Une reconstruction économique, écologique et solidaire

L’écologie n’est « pas une option », mais « une obligation » a reconnu notre gouvernement. La pandémie a fait également éclater au grand jour notre dépendance aux chaînes d’approvisionnement mondialisées. Le plan de relance de la croissance française devrait donc être placé sous le signe de la transition écologique et énergétique : une « reconstruction économique, écologique et solidaire ».

Résultat de 6 mois de concertations, la Feuille de route de l’économie circulaire a été publiée le 23 avril 2018. Il s’agit d’un document de 46 pages énumérant 50 mesures que l’Etat s’engage à prendre en faveur de l’économie circulaire. Elle est composée de 4 parties : mieux produire, mieux consommer, mieux gérer les déchets et mobiliser les acteurs. Il s’agit en fait d’un outil, qui permet au Gouvernement d’établir un calendrier de mesures concrètes pour atteindre les grands objectifs suivants :

  • Réduire de 30% la consommation de ressources liées à la consommation française en 2030 par rapport à 2010,
  • Tendre vers le 100% plastiques recyclés en 2025,
  • Réduire de 50% les quantités de déchets mis en décharge en 2025 par rapport à 2010,
  • Économiser l’émission de 8 millions de tonnes de CO2 chaque année,
  • Créer jusqu’à 300 000 emplois dans l’économie circulaire.

> **Matériel présenté**
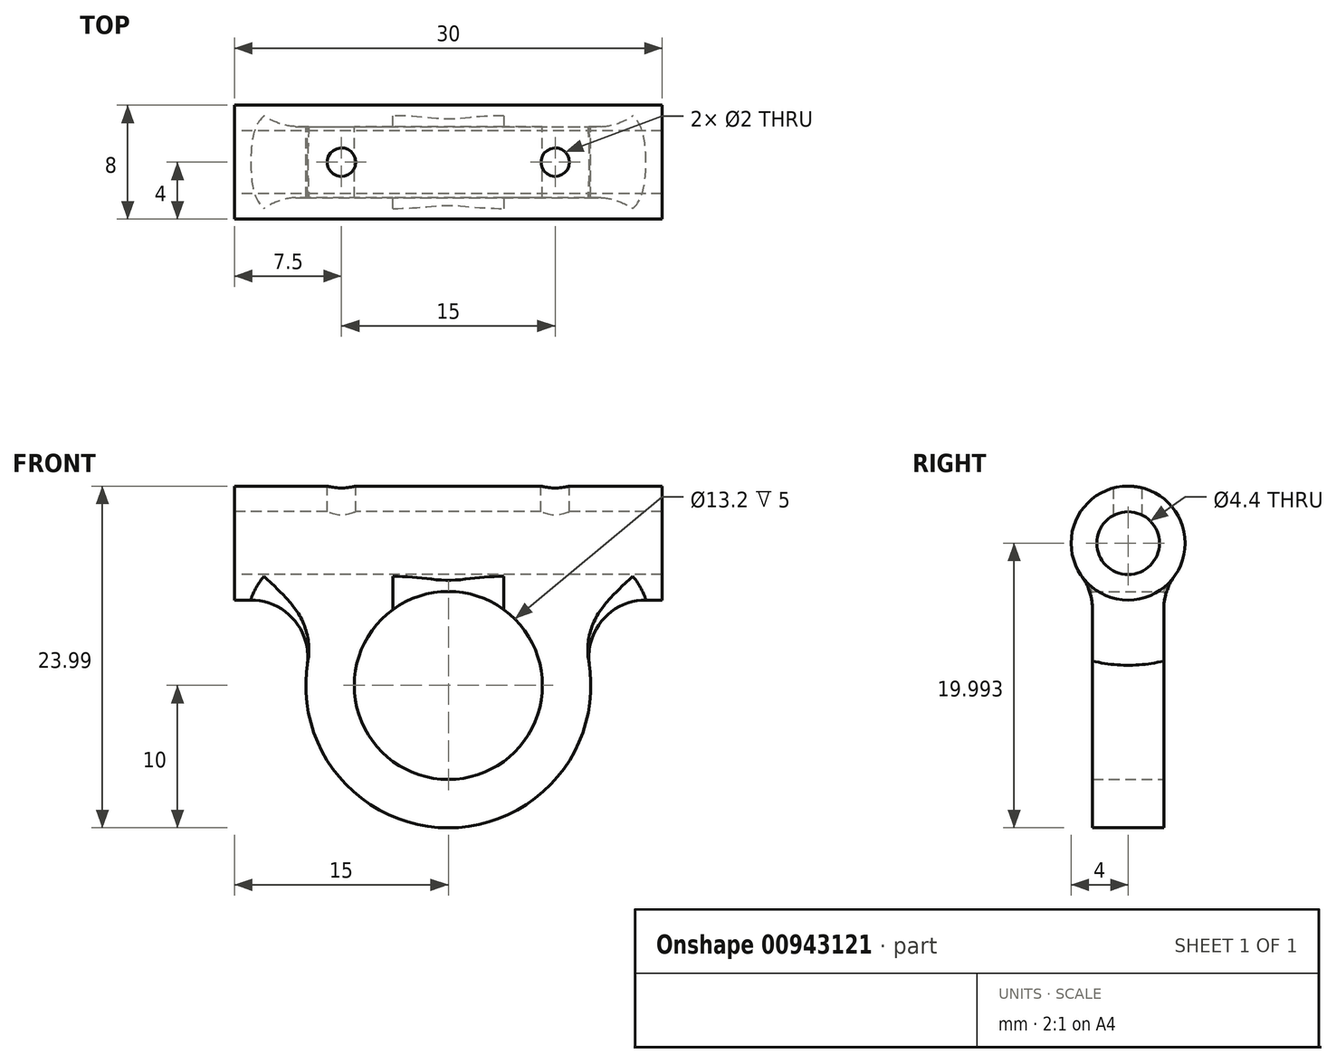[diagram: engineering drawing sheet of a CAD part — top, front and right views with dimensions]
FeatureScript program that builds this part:
annotation { "Feature Type Name" : "Feature", "Feature Type Description" : "" }
export const myFeature = defineFeature(function(context is Context, id is Id, definition is map)
    precondition{}
    {
        {
            var Q0;
            Q0=qCreatedBy(makeId("Front.planeOp"),FACE);
            var sketch = newSketch(context, id + "F0", { "sketchPlane" : qUnion([Q0])});
            skCircle(sketch, "E0", {"center": v(0, 0) * mm, "radius": 6.6 * mm});
            skCircle(sketch, "E1", {"center": v(0, 0) * mm, "radius": 10 * mm});
            skSolve(sketch);
        }
        {
            var Q0;
            Q0=qSketchRegion(id+"F0",true);
            extrude(context, id + "F1", {"entities" : qUnion([Q0]), "endBound" : BoundingType.SYMMETRIC, "depth" : 5 * mm, "offsetDistance" : 25 * mm});
        }
        {
            var Q0;
            Q0=qCreatedBy(makeId("Right.planeOp"),FACE);
            var sketch = newSketch(context, id + "F2", { "sketchPlane" : qUnion([Q0])});
            skCircle(sketch, "E2", {"center": v(0, 10) * mm, "radius": 2.2 * mm});
            skCircle(sketch, "E3", {"center": v(0, 10) * mm, "radius": 4 * mm});
            skSolve(sketch);
        }
        {
            var Q0;
            Q0=qSketchRegion(id+"F2",true);
            extrude(context, id + "F3", {"entities" : qUnion([Q0]), "operationType" : NewBodyOperationType.ADD, "endBound" : BoundingType.SYMMETRIC, "depth" : 30 * mm, "offsetDistance" : 25 * mm});
        }
        {
            var Q0;
            Q0=makeQuery(id+"F2.imprint","IMPRINT",FACE,{"disambiguationData":[TD([[makeQuery(id+"F2.imprint","IMPRINT",EDGE,{"derivedFrom":sQuery(id+"F2.wireOp",EDGE,"E2")}),1.0]])]});
            extrude(context, id + "F4", {"entities" : qUnion([Q0]), "operationType" : NewBodyOperationType.REMOVE, "endBound" : BoundingType.SYMMETRIC, "depth" : 25 * mm, "offsetDistance" : 25 * mm});
        }
        {
            var Q0;
            Q0=makeQuery(id+"F3.boolean.opBoolean","INTERSECT",EDGE,{"disambiguationData":[OD(0.0)],"derivedFrom":[makeQuery(id+"F1.opExtrude","SWEPT_FACE",FACE,{"disambiguationData":[OSD([sQuery(id+"F0.wireOp",EDGE,"E1")])]}),makeQuery(id+"F3.opExtrude","SWEPT_FACE",FACE,{"disambiguationData":[OSD([sQuery(id+"F2.wireOp",EDGE,"E3")])]})]});
            var Q1;
            Q1=makeQuery(id+"F3.boolean.opBoolean","INTERSECT",EDGE,{"derivedFrom":[makeQuery(id+"F1.opExtrude","CAP_FACE",FACE,{"disambiguationData":[OSD([sQuery(id+"F0.wireOp",EDGE,"E0"),sQuery(id+"F0.wireOp",EDGE,"E1")])],"isStart":true}),makeQuery(id+"F3.opExtrude","SWEPT_FACE",FACE,{"disambiguationData":[OSD([sQuery(id+"F2.wireOp",EDGE,"E3")])]})]});
            var Q2;
            Q2=makeQuery(id+"F3.boolean.opBoolean","INTERSECT",EDGE,{"derivedFrom":[makeQuery(id+"F1.opExtrude","CAP_FACE",FACE,{"disambiguationData":[OSD([sQuery(id+"F0.wireOp",EDGE,"E0"),sQuery(id+"F0.wireOp",EDGE,"E1")])],"isStart":false}),makeQuery(id+"F3.opExtrude","SWEPT_FACE",FACE,{"disambiguationData":[OSD([sQuery(id+"F2.wireOp",EDGE,"E3")])]})]});
            var Q3;
            Q3=makeQuery(id+"F3.boolean.opBoolean","INTERSECT",EDGE,{"disambiguationData":[OD(1.0)],"derivedFrom":[makeQuery(id+"F1.opExtrude","SWEPT_FACE",FACE,{"disambiguationData":[OSD([sQuery(id+"F0.wireOp",EDGE,"E1")])]}),makeQuery(id+"F3.opExtrude","SWEPT_FACE",FACE,{"disambiguationData":[OSD([sQuery(id+"F2.wireOp",EDGE,"E3")])]})]});
            fillet(context, id + "F5", {"entities" : qUnion([Q0, Q1, Q2, Q3]), "radius" : 4 * mm, "tangentPropagation" : true, "allowEdgeOverflow" : false});
        }
        {
            var Q0;
            Q0=makeQuery(id+"F0.imprint","IMPRINT",FACE,{"disambiguationData":[TD([[makeQuery(id+"F0.imprint","IMPRINT",EDGE,{"derivedFrom":sQuery(id+"F0.wireOp",EDGE,"E0")}),1.0]])]});
            extrude(context, id + "F6", {"entities" : qUnion([Q0]), "operationType" : NewBodyOperationType.REMOVE, "endBound" : BoundingType.SYMMETRIC, "oppositeDirection" : true, "depth" : 20 * mm, "offsetDistance" : 25 * mm});
        }
        {
            var Q0;
            Q0=qCreatedBy(makeId("Top.planeOp"),FACE);
            cPlane(context, id + "F7", {"entities" : qUnion([Q0]), "cplaneType" : CPlaneType.OFFSET, "offset" : 17.4 * mm, "width" : 150 * mm, "height" : 150 * mm});
        }
        {
            var Q0;
            Q0=qCreatedBy(id+"F7.planeOp",FACE);
            var sketch = newSketch(context, id + "F8", { "sketchPlane" : qUnion([Q0])});
            skPoint(sketch, "E4", {"position": v(-7.5, 0) * mm});
            skPoint(sketch, "E5", {"position": v(7.5, 0) * mm});
            skLineSegment(sketch, "E6", {"start": v(0, 0) * mm, "end": v(-15, 0) * mm, "construction": true});
            skSolve(sketch);
        }
        {
            var Q0;
            Q0=sQuery(id+"F8.wireOp",VERTEX,"E4");
            var Q1;
            Q1=sQuery(id+"F8.wireOp",VERTEX,"E5");
            var Q2;
            Q2=makeQuery(id+"F1.opExtrude","SWEPT_BODY",BODY,{"disambiguationData":[OSD([sQuery(id+"F0.wireOp",EDGE,"E0"),sQuery(id+"F0.wireOp",EDGE,"E1")])]});
            hole(context, id + "F9", {"style" : HoleStyle.SIMPLE, "endStyle" : HoleEndStyle.BLIND, "holeDiameter" : 2 * mm, "majorDiameter" : 5 * mm, "holeDepth" : 5 * mm, "isTappedThrough" : true, "tappedDepth" : 12 * mm, "tapClearance" : 3, "locations" : qUnion([Q0, Q1]), "scope" : qUnion([Q2])});
        }
    });
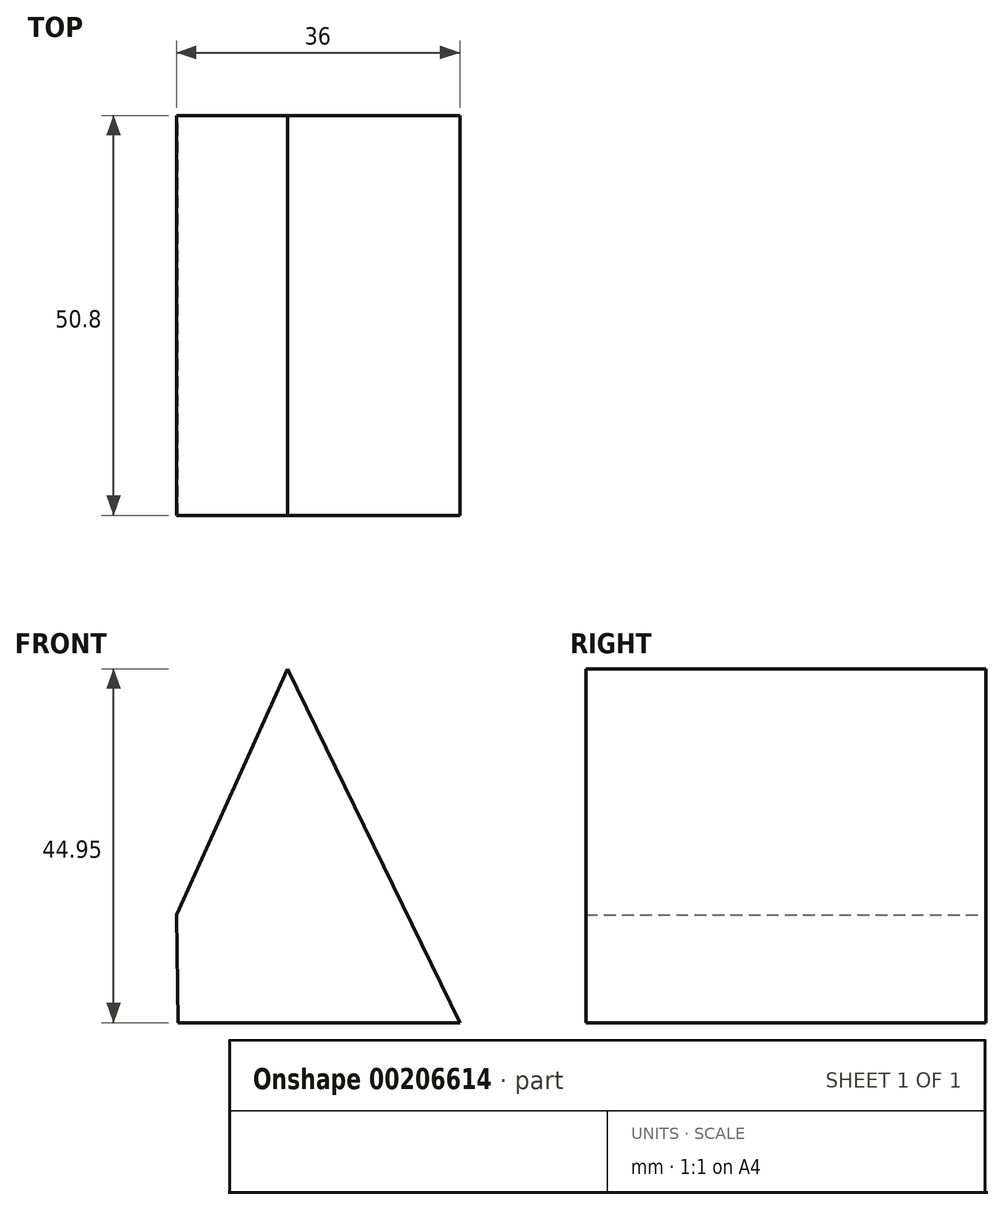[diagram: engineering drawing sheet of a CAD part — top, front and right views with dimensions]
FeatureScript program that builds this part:
annotation { "Feature Type Name" : "Feature", "Feature Type Description" : "" }
export const myFeature = defineFeature(function(context is Context, id is Id, definition is map)
    precondition{}
    {
        {
            var Q0;
            Q0=qCreatedBy(makeId("Front.planeOp"),FACE);
            var sketch = newSketch(context, id + "F0", { "sketchPlane" : qUnion([Q0])});
            skLineSegment(sketch, "E0", {"start": v(-36, 13.66) * mm, "end": v(-21.86, 44.95) * mm});
            skLineSegment(sketch, "E1", {"start": v(-21.86, 44.95) * mm, "end": v(0, 0) * mm});
            skLineSegment(sketch, "E2", {"start": v(0, 0) * mm, "end": v(-35.81, 0) * mm});
            skLineSegment(sketch, "E3", {"start": v(-35.81, 0) * mm, "end": v(-36, 13.66) * mm});
            skSolve(sketch);
        }
        {
            var Q0;
            Q0 = qSketchRegion(id + "F0", true);
            extrude(context, id + "F1", {"entities" : qUnion([Q0]), "depth" : 50.8 * mm});
        }
    });
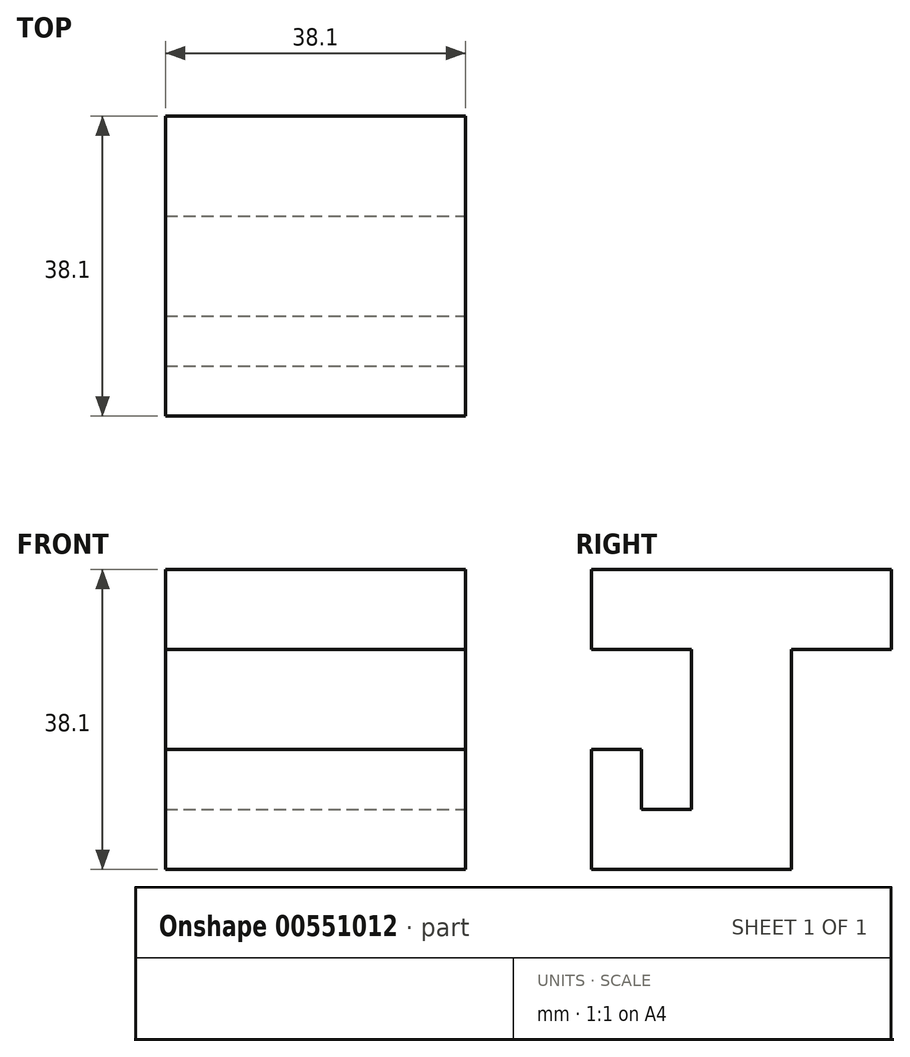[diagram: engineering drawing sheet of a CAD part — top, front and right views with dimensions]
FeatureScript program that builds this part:
annotation { "Feature Type Name" : "Feature", "Feature Type Description" : "" }
export const myFeature = defineFeature(function(context is Context, id is Id, definition is map)
    precondition{}
    {
        {
            var Q0;
            Q0=qCreatedBy(makeId("Front.planeOp"),FACE);
            var sketch = newSketch(context, id + "F0", { "sketchPlane" : qUnion([Q0])});
            skLineSegment(sketch, "E0", {"start": v(0, 0) * mm, "end": v(0, 38.1) * mm});
            skLineSegment(sketch, "E1", {"start": v(0, 38.1) * mm, "end": v(38.1, 38.1) * mm});
            skLineSegment(sketch, "E2", {"start": v(38.1, 38.1) * mm, "end": v(38.1, 0) * mm});
            skLineSegment(sketch, "E3", {"start": v(38.1, 0) * mm, "end": v(0, 0) * mm});
            skSolve(sketch);
        }
        {
            var Q0;
            Q0 = qSketchRegion(id + "F0", true);
            extrude(context, id + "F1", {"entities" : qUnion([Q0]), "depth" : 38.1 * mm, "offsetDistance" : 25.4 * mm});
        }
        {
            var Q0;
            Q0=qCreatedBy(makeId("Front.planeOp"),FACE);
            cPlane(context, id + "F2", {"entities" : qUnion([Q0]), "cplaneType" : CPlaneType.OFFSET, "offset" : 38.1 * mm, "width" : 152.4 * mm, "height" : 152.4 * mm});
        }
        {
            var Q0;
            Q0=qCreatedBy(makeId("Right.planeOp"),FACE);
            cPlane(context, id + "F3", {"entities" : qUnion([Q0]), "cplaneType" : CPlaneType.OFFSET, "offset" : 38.1 * mm, "width" : 152.4 * mm, "height" : 152.4 * mm});
        }
        {
            var Q0;
            Q0=qCreatedBy(id+"F3.planeOp",FACE);
            var sketch = newSketch(context, id + "F4", { "sketchPlane" : qUnion([Q0])});
            skLineSegment(sketch, "E4", {"start": v(0, 0) * mm, "end": v(0, 38.1) * mm});
            skLineSegment(sketch, "E5", {"start": v(-38.1, 38.1) * mm, "end": v(-38.1, 0) * mm});
            skLineSegment(sketch, "E6", {"start": v(-38.1, 0) * mm, "end": v(0, 0) * mm});
            skLineSegment(sketch, "E7", {"start": v(-38.1, 38.1) * mm, "end": v(-38.1, 27.94) * mm});
            skLineSegment(sketch, "E8", {"start": v(0, 38.1) * mm, "end": v(0, 27.94) * mm});
            skLineSegment(sketch, "E9", {"start": v(0, 27.94) * mm, "end": v(-12.7, 27.94) * mm});
            skLineSegment(sketch, "E10", {"start": v(-12.7, 27.94) * mm, "end": v(-12.7, 0) * mm});
            skLineSegment(sketch, "E11", {"start": v(-12.7, 0) * mm, "end": v(-38.1, 0) * mm});
            skLineSegment(sketch, "E12", {"start": v(-38.1, 15.24) * mm, "end": v(-31.75, 15.24) * mm});
            skLineSegment(sketch, "E13", {"start": v(-31.75, 15.24) * mm, "end": v(-31.75, 7.62) * mm});
            skLineSegment(sketch, "E14", {"start": v(-31.75, 7.62) * mm, "end": v(-25.4, 7.62) * mm});
            skLineSegment(sketch, "E15", {"start": v(-25.4, 7.62) * mm, "end": v(-25.4, 27.94) * mm});
            skLineSegment(sketch, "E16", {"start": v(-25.4, 27.94) * mm, "end": v(-38.1, 27.94) * mm});
            skSolve(sketch);
        }
        {
            var Q0;
            {var subQ0=sQuery(id+"F4.wireOp",EDGE,"E12");Q0=makeQuery(id+"F4.imprint","IMPRINT",FACE,{"disambiguationData":[TD([[makeQuery(id+"F4.imprint","IMPRINT",EDGE,{"derivedFrom":subQ0}),1.0]])]});}
            var Q1;
            Q1=makeQuery(id+"F4.imprint","IMPRINT",FACE,{"disambiguationData":[TD([[makeQuery(id+"F4.imprint","IMPRINT",EDGE,{"derivedFrom":sQuery(id+"F4.wireOp",EDGE,"E4")}),1.0]])]});
            extrude(context, id + "F5", {"entities" : qUnion([Q0, Q1]), "operationType" : NewBodyOperationType.REMOVE, "oppositeDirection" : true, "depth" : 38.1 * mm, "offsetDistance" : 25.4 * mm});
        }
    });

> **Consigne de l'exercice**
Pouvez-vous extraire mot pour mot, du texte sur la reconstruction écologique, le passage qui s'ouvre sur les mots contenant "Résultat de 6" et se termine par "dans l’économie circulaire." ?

> **Réponse**
Résultat de 6 mois de concertations, la Feuille de route de l’économie circulaire a été publiée le 23 avril 2018. Il s’agit d’un document de 46 pages énumérant 50 mesures que l’Etat s’engage à prendre en faveur de l’économie circulaire. Elle est composée de 4 parties : mieux produire, mieux consommer, mieux gérer les déchets et mobiliser les acteurs. Il s’agit en fait d’un outil, qui permet au Gouvernement d’établir un calendrier de mesures concrètes pour atteindre les grands objectifs suivants :

  • Réduire de 30% la consommation de ressources liées à la consommation française en 2030 par rapport à 2010,
  • Tendre vers le 100% plastiques recyclés en 2025,
  • Réduire de 50% les quantités de déchets mis en décharge en 2025 par rapport à 2010,
  • Économiser l’émission de 8 millions de tonnes de CO2 chaque année,
  • Créer jusqu’à 300 000 emplois dans l’économie circulaire.